With environmentally friendly packaging a growing area of concern for consumers, retailers must consider the sustainability of their packaging to attract and retain customers. Here’s how business owners can prioritize sustainable packaging while managing fulfillment costs.
What is Sustainable Packaging?
Packaging sustainability is about more than the customer’s ability to put boxes in their recycling bin. These days, packaging sustainability is concerned with environmental impact across the packaging supply chain, from the carbon output of package manufacturing to the customer’s ability to reuse or recycle product packaging.
In a general sense, sustainable packaging is concerned with packaging and shipping consumer products in a way that’s environmentally friendly or minimizes negative impacts on the climate and environment. While specific sustainable packaging techniques depend on your industry and product offerings, sustainable packaging usually includes materials that the customer can recycle at home, boxes and fillers sourced from recycled materials, and multi-use packaging that the customer can use with the product or for another purpose.
Why should your business care about sustainable packaging? A 2020 McKinsey survey found that while environmental impact is not a top decision factor when choosing which product to buy, consumers are still worried about the sustainability of packaging. 94% of respondents indicated some level of concern with the environmental impact of product packaging across a variety of factors, including water and air pollution, waste production, and climate change. Even if sustainability is not part of your company mission or values, prioritizing packaging that’s better for the environment can help you attract and retain customers.
Sustainable Packaging Trends in 2022
With customer demand for sustainable packaging on the rise, companies are getting creative with how they incorporate sustainability into their product packaging.
Returnable, Reusable Packaging
Since municipal waste management programs often have strict rules about what can be recycled, it’s common for any packaging material that’s not cardboard to get thrown out. Some consumer goods companies are combating this with container reuse programs.

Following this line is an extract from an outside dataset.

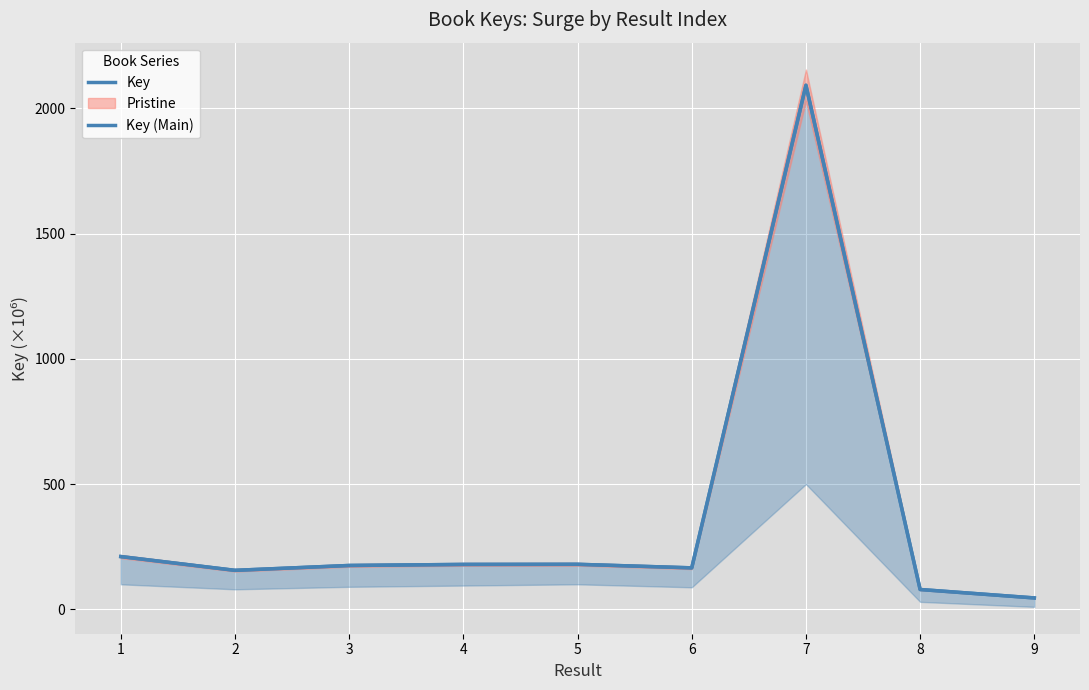

Rank the series at 9 from highest to lowest value.

Key, Key (Main)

For example, several well-known brands like Living Proof, Barilla, and Colgate offer recycling programs that allow customers to return traditionally hard-to-recycle packaging for free after they’ve used the product. The companies either reuse the containers for their own packaging or partner with third-party businesses that have the capability to recycle materials that can’t be recycled at home. While these programs require customer buy-in and willingness to ship containers back after use, the strategy can help reduce waste and even save money by incorporating previously used packaging into the manufacturing process.
Biodegradable Plant Boxes
For smaller consumer products that need to be boxed, consider investing in compostable boxes that can be placed in a garden. One trend that’s taking off is biodegradable boxes and envelopes embedded with wildflower seeds. Once the product has been removed, the box can be placed in the soil and as it breaks down, the seeds will grow into flowers.
These days, less is more in product packaging. While your materials need to adequately protect your products during shipping, make sure that every part of your packaging has a purpose. This goes for everything from the box fillers that keep the product in place to the amount of ink used on the box design.
Environmentally- and Wallet-Friendly
One of the concerns associated with packaging sustainability is that environmentally friendly packaging is more expensive than single-use plastics or other traditional packaging. While eco-friendly alternatives can be more costly, continued innovation may help reduce costs in the future.
A majority of consumers would pay more for products packaged sustainably. If environmentally friendly packaging significantly increases your costs, you may find that it’s possible to pass these costs onto your customers without the risk of alienating them. It’s important to balance packaging sustainability with cost management to ensure that you’re prioritizing eco-friendly packaging without hurting your profits.